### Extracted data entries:
Content starts

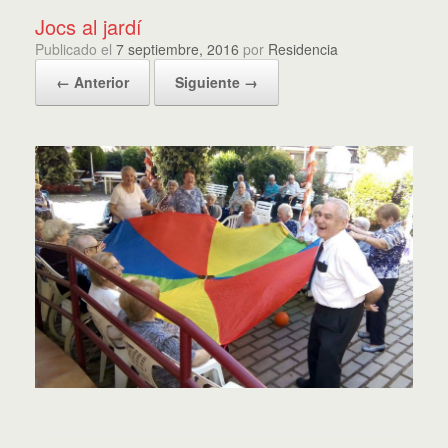
Jocs al jardí
Publicado el
7 septiembre, 2016
por
Residencia
← Anterior
Siguiente →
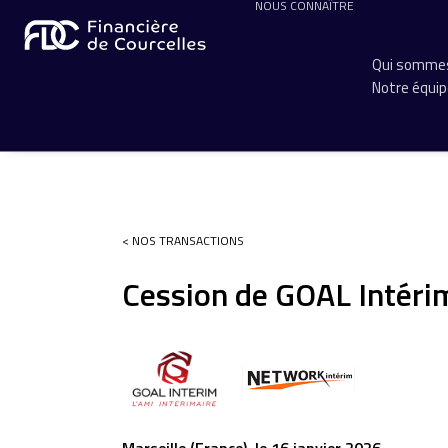
NOUS CONNAÎTRE
Qui sommes
Notre équi
< NOS TRANSACTIONS
Cession de GOAL Intéri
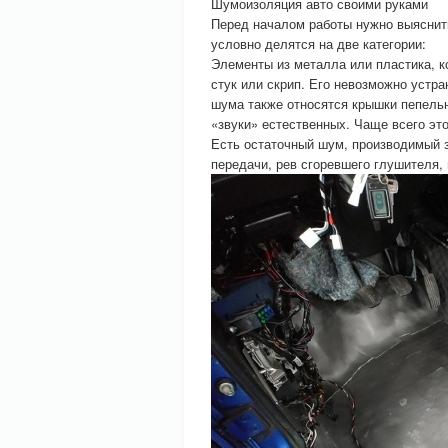
Шумоизоляция авто своими руками
Перед началом работы нужно выяснить
условно делятся на две категории:
Элементы из металла или пластика, к
стук или скрип. Его невозможно устра
шума также относятся крышки пепель
«звуки» естественных. Чаще всего эт
Есть остаточный шум, производимый з
передачи, рев сгоревшего глушителя,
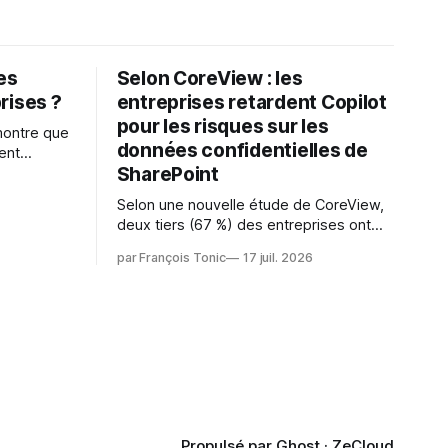
les
Selon CoreView : les
rises ?
entreprises retardent Copilot
pour les risques sur les
montre que
données confidentielles de
ent
SharePoint
es
s l'IA est
Selon une nouvelle étude de CoreView,
sur les
deux tiers (67 %) des entreprises ont
retardé ou annulé le déploiement de
 l'ambition
par François Tonic
17 juil. 2026
Microsoft Copilot, craignant que l'IA
puisse exposer des données
confidentielles de SharePoint. Les trois
quarts (75 %) se disent également
préoccupés par le fait que l'IA fait déjà
remonter
Propulsé par
Ghost
·
ZeCloud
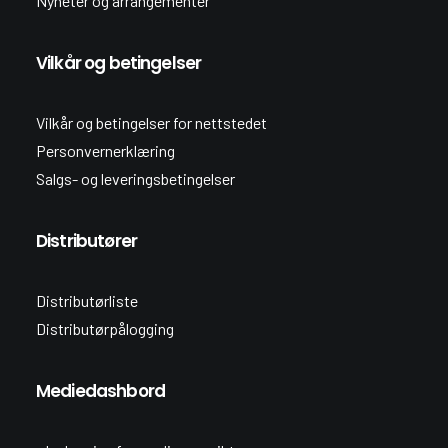
Nyheter og arrangementer
Vilkår og betingelser
Vilkår og betingelser for nettstedet
Personvernerklæring
Salgs- og leveringsbetingelser
Distributører
Distributørliste
Distributørpålogging
Mediedashbord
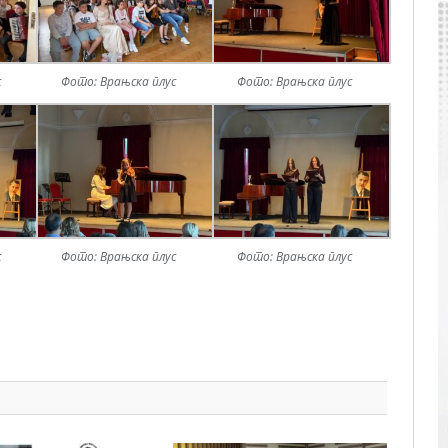
с
Фото: Врањска плус
Фото: Врањска плус
с
Фото: Врањска плус
Фото: Врањска плус
pp
l
are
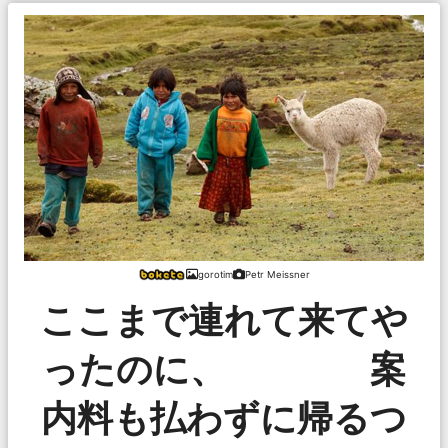
gorotim
Petr Meissner
ここまで連れて来てや
ったのに、 案
内料も払わずに帰るつ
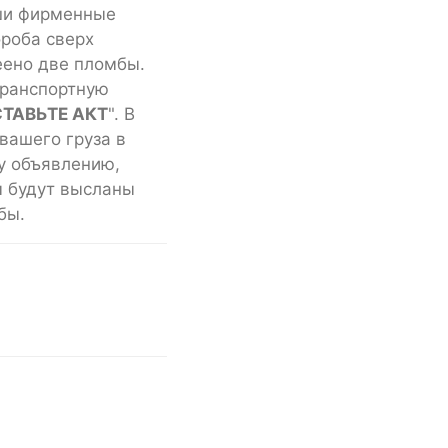
аши фирменные
роба сверх
еено две пломбы.
транспортную
ТАВЬТЕ АКТ
". В
вашего груза в
у объявлению,
м будут высланы
бы.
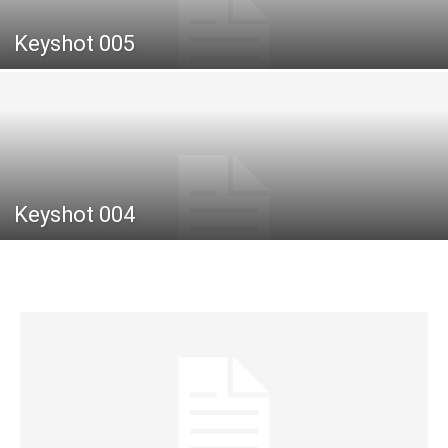
Keyshot 005
Keyshot 004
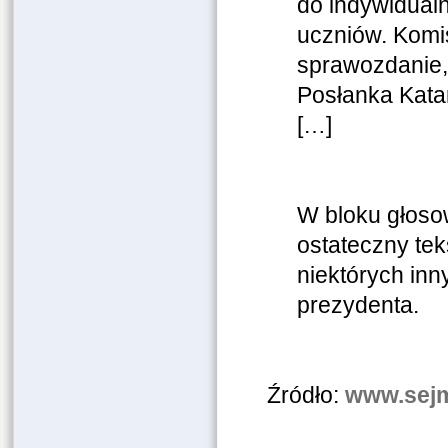
do indywidual
uczniów. Komis
sprawozdanie,
Posłanka Katar
[…]
W bloku głosow
ostateczny tek
niektórych inn
prezydenta.
Źródło:
www.sejm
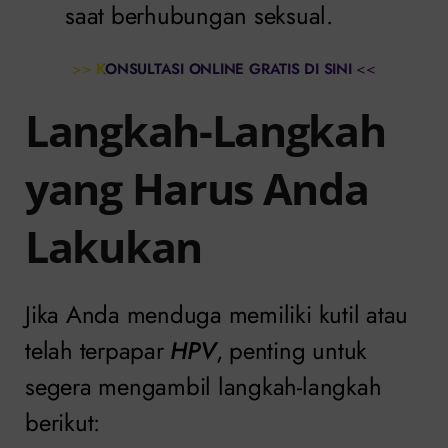
saat berhubungan seksual.
>>
KONSULTASI ONLINE GRATIS DI SINI
<<
Langkah-Langkah
yang Harus Anda
Lakukan
Jika Anda menduga memiliki kutil atau
telah terpapar
HPV
, penting untuk
segera mengambil langkah-langkah
berikut:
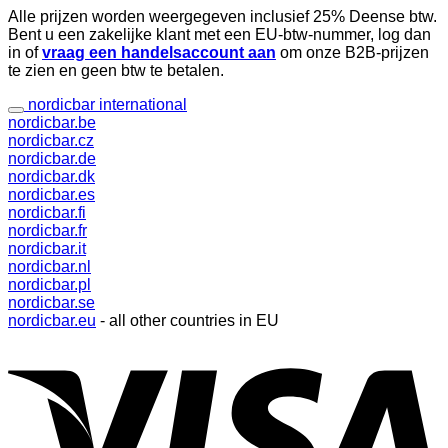
Alle prijzen worden weergegeven inclusief 25% Deense btw.
Bent u een zakelijke klant met een EU-btw-nummer, log dan
in of
vraag een handelsaccount aan
om onze B2B-prijzen
te zien en geen btw te betalen.
nordicbar international
nordicbar.be
nordicbar.cz
nordicbar.de
nordicbar.dk
nordicbar.es
nordicbar.fi
nordicbar.fr
nordicbar.it
nordicbar.nl
nordicbar.pl
nordicbar.se
nordicbar.eu
- all other countries in EU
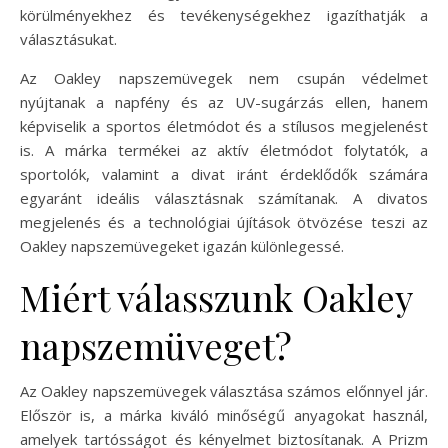
körülményekhez és tevékenységekhez igazíthatják a
választásukat.
Az Oakley napszemüvegek nem csupán védelmet
nyújtanak a napfény és az UV-sugárzás ellen, hanem
képviselik a sportos életmódot és a stílusos megjelenést
is. A márka termékei az aktív életmódot folytatók, a
sportolók, valamint a divat iránt érdeklődők számára
egyaránt ideális választásnak számítanak. A divatos
megjelenés és a technológiai újítások ötvözése teszi az
Oakley napszemüvegeket igazán különlegessé.
Miért válasszunk Oakley
napszemüveget?
Az Oakley napszemüvegek választása számos előnnyel jár.
Először is, a márka kiváló minőségű anyagokat használ,
amelyek tartósságot és kényelmet biztosítanak. A Prizm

Content ends

### Your goal:
Every line above that holds "prijzen" should be tallied; answer with the total alone.

### Written answer:
2